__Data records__

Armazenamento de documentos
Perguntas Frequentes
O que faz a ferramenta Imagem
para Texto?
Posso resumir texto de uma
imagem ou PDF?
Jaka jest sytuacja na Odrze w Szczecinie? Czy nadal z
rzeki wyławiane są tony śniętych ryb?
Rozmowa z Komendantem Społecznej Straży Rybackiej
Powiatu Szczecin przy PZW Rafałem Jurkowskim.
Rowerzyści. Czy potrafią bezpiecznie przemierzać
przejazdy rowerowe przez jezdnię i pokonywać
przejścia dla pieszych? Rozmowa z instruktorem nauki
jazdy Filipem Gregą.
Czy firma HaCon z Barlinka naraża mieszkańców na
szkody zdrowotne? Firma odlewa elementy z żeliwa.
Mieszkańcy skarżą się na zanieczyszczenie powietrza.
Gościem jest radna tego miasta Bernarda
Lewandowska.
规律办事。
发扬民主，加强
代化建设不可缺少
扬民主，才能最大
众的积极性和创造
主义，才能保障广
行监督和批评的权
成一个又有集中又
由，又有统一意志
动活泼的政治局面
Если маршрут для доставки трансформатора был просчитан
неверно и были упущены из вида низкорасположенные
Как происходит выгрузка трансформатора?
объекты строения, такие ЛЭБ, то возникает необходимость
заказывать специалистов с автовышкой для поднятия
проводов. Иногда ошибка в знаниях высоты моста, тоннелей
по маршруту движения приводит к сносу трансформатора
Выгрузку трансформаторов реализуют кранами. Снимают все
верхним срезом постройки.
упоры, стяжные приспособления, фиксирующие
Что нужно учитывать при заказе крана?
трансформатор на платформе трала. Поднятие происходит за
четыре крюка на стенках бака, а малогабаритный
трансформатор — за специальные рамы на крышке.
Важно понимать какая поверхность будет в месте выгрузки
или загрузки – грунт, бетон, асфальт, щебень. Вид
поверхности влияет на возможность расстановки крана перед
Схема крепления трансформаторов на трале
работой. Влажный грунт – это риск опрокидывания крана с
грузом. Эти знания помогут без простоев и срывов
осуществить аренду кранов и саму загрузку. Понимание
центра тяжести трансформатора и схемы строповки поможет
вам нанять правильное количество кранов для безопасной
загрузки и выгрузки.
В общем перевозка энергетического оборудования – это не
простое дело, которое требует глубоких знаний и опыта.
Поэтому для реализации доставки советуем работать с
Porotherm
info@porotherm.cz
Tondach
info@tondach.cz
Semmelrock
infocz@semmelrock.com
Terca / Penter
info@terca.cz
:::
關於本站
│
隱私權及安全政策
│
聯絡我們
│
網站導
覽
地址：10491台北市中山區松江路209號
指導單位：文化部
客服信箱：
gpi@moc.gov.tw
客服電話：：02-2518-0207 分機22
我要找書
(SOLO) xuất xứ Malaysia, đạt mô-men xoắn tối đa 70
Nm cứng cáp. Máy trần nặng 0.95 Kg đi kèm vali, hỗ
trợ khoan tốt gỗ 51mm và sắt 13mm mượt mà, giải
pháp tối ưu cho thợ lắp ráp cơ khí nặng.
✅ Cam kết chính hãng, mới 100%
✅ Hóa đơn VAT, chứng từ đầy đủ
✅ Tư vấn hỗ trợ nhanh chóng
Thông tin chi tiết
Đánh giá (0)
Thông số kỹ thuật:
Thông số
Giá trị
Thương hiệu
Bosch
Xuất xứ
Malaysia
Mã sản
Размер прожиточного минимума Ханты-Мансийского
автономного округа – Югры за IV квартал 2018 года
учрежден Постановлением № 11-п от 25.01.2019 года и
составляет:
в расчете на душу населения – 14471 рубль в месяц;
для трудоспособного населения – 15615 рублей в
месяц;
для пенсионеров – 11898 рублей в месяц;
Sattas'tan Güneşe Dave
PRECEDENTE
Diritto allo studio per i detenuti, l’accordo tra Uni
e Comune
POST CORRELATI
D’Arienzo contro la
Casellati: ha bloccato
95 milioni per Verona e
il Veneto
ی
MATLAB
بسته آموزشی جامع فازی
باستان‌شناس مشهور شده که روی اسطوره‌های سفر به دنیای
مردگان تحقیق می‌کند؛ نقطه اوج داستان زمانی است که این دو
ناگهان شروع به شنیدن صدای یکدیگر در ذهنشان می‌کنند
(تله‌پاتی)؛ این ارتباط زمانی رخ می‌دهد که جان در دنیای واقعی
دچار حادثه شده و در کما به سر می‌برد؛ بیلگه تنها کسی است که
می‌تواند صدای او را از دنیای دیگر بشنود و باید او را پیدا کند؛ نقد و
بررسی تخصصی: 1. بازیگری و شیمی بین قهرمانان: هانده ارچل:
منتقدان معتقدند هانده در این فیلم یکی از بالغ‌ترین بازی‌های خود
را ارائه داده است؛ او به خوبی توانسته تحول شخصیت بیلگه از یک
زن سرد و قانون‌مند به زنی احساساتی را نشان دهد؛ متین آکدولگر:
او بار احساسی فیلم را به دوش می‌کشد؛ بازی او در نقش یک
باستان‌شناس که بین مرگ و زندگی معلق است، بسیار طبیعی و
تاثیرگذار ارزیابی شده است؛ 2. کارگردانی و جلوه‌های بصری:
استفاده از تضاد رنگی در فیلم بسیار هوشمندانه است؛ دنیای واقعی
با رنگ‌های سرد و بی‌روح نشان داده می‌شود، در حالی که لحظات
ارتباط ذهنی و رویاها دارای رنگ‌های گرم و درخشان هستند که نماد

__About this exercise__
All lines carrying the word "باستان" must be copied from the data above.

__Reply__
باستان‌شناس مشهور شده که روی اسطوره‌های سفر به دنیای
باستان‌شناس که بین مرگ و زندگی معلق است، بسیار طبیعی و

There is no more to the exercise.